Anyway, his eyes on the road and his foot on the pedal, he keeps a steady pace along the black asphalt as the music floats around the tiny cabin.
It’s the other traveler, however, that we are going to worry about. For next to our rotund Lawrence of Las Vegas sits probably the last person that you would expect.
In the passenger seat, absolutely coated in sand, like a chicken breast someone had prepared for deep frying, with closed eyes behind cracked red lenses, with bruises, cuts, and what could only be described as cheese grater marks lining the exposed skin beneath torn clothes, sits Teddy Sol.
I suppose you’re wondering exactly what’s going on.
…Okay, maybe not.
But give me a little credit here, I have a heck of a story to tell if you’re willing to hear me out. It’s got action, betrayal, true love, giant robots.
“That’s from Princess Bride”
There’s no giant robots in the princess bride
“There should have been. Woulda sold more tickets, I guarantee it.”
Mack…
…
…
…You’re alright
Now, where was I? Oh yes. Our story begins in the middle of a sun-bleached and god-forsaken spit of land somewhere around the vicinity of the American southwest.
Or maybe just the Westwest. Honestly at some point it just becomes sand and then becomes Vegas.
The main point I’m trying to get at is that our heroooo….protagonist is at the moment far from his typical settings. Indeed young Teddy Sol finds himself along for the ride with one of the greatest big men to ever haul wheat, Mr. Mack Johnson.
Yes, his name is Mack…and he drives a truck.
I can’t make this stuff up.
But I feel that even this is getting ahead of myself. Let me turn the clock back a little bit…
The scene shifts as the voiceover speaks, coming into focus in the middle of a sun-bleached desert floor, not unlike the bottom of the grand canyon.
Aside from the occasional lizard, very little happens in this type of environment. One can wile away the hours counting spines on a cactus perhaps, but overall the nightlife is not one that I would describe as exciting.
Obvious? Okay, maybe.
I mean, it’s not like one would expect to find a white-suited bartender sitting amongst the rocks, serving white Russians to vultures and vodka cranberries to coyotes.
I mean come on, that would just be silly.
It’s not like alcohol can really be found in the desert in any abundant proportion, right?
Which makes the scene that we have arrived upon all the more peculiar. For lying on the ground, in scattered quantities, are several medium sized liquor bottles. I would name brands of course, but you know as well as I do that the alcohol industry spends enough on advertising that I could probably get a new Ferrari out of the deal, so just take my word for it that scattered next to the footprints are several half-empty bottles of every imaginable imbibable substance.

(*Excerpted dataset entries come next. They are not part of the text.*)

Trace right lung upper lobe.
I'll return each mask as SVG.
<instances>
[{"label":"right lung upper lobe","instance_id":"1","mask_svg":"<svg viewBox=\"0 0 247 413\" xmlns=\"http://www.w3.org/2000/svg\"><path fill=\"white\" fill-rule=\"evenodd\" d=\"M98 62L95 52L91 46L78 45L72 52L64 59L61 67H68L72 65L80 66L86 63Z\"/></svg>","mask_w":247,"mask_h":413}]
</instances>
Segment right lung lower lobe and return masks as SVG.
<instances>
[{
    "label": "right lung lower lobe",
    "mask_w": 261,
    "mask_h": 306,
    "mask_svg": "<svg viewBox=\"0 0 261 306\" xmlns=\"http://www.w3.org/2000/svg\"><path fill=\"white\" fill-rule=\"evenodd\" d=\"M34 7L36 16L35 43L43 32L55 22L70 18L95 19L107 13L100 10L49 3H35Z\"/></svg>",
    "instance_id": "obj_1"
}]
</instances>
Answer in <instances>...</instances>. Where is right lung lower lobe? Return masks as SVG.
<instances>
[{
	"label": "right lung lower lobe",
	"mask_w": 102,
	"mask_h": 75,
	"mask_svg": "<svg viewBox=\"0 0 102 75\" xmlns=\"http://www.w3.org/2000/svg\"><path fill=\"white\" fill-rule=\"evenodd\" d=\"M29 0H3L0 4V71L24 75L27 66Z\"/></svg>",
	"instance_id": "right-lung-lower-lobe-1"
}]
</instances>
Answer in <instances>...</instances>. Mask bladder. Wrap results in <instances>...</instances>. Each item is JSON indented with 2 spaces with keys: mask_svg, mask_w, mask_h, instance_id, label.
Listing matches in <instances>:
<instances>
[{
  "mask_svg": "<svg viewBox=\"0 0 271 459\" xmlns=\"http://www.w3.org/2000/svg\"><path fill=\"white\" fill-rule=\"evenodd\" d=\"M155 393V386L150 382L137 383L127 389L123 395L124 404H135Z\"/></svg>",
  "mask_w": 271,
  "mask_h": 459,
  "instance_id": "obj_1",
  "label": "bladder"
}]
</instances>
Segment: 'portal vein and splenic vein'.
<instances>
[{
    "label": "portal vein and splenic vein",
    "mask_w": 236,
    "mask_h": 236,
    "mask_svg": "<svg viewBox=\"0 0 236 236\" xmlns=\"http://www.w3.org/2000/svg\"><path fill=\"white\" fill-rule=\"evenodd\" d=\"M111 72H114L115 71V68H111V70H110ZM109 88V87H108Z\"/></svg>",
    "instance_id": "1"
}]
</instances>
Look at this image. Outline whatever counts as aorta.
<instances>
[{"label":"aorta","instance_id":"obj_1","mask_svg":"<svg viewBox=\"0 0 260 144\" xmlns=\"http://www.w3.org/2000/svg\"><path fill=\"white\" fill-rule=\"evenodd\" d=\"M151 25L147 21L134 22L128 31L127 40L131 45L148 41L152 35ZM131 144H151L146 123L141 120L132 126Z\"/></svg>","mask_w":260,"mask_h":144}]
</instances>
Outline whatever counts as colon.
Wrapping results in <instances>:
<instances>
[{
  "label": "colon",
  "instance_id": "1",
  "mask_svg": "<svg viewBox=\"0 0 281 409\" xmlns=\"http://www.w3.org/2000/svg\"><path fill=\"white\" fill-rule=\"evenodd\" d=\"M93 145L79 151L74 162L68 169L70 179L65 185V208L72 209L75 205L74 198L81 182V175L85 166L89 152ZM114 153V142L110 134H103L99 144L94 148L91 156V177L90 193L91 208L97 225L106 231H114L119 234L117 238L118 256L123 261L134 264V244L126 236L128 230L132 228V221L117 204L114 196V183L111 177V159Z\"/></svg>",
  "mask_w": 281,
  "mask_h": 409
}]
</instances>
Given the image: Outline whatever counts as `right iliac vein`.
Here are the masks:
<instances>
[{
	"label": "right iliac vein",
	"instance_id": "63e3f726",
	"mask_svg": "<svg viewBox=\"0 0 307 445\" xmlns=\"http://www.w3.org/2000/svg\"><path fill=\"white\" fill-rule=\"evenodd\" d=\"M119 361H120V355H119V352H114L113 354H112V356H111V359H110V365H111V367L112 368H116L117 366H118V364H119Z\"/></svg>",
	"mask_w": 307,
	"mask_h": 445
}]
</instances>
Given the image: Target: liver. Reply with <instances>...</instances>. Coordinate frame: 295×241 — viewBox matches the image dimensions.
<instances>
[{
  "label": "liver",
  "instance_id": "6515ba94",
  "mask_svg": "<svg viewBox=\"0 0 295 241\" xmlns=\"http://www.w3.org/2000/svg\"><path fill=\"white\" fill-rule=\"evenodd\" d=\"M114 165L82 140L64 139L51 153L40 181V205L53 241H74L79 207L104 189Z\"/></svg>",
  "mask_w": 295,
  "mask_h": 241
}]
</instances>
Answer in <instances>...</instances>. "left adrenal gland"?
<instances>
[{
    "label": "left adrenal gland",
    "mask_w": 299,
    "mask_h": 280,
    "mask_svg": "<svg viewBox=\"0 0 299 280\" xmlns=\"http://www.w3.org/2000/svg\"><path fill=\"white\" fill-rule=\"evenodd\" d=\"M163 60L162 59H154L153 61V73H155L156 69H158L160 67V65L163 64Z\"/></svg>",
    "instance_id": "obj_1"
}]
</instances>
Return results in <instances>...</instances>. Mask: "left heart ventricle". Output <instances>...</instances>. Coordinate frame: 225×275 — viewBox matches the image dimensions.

Did I not mention the footprints? Oh where is my head at today?
Indeed, the bottles serve not only to provide a bit of decoration to the bowl of sand, but also a trail, lining a quickly fading set of footprints, a set which the camera follows slowly and purposefully as the voiceover continues speaking.
Now, they say that you don’t really know a man until you see him in some kind of crisis. I don’t know who “they” is exactly, but take my word for it, “they” is pretty smart. Now, Teddy Sol was not in the best place in the world at the time. I don’t want to skip too far ahead in our story, so you’re going to have to take my word on a few things. The first is that Teddy Sol, in an uncharacteristically boneheaded move, had wandered into the desert with a backpack full of liquid courage and the intention of killing as many brain cells as possible to kill the pounding headache.
The same headache that had followed him ever since he had first heard who had been elected mayor of Chicago.
Now, to those following our story extremely closely, it may come as a bit of a curiosity that Sol would just about break down into a million pieces upon such a discovery, given that Teddy Sol and David Sanchez had never seen one another, had never so much as been in the same building.
Thus it should not matter to Teddy Sol which corrupt politician had managed to buy the most votes on this particular year.
And to those who know our story well enough to be confused by that previous paragraph, stop jumping ahead.